Exercise objective → Retype the records below word for word and omit any image.

Dataset →
'''

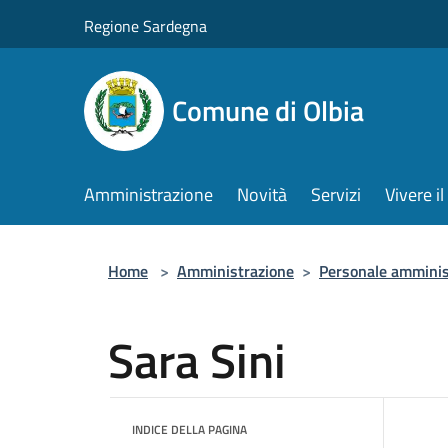
Salta al contenuto principale
Regione Sardegna
Comune di Olbia
Amministrazione
Novità
Servizi
Vivere 
Home
>
Amministrazione
>
Personale amminis
Sara Sini
INDICE DELLA PAGINA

'''

Response below →
Salta al contenuto principale
Regione Sardegna
Comune di Olbia
Amministrazione
Novità
Servizi
Vivere 
Home
>
Amministrazione
>
Personale amminis
Sara Sini
INDICE DELLA PAGINA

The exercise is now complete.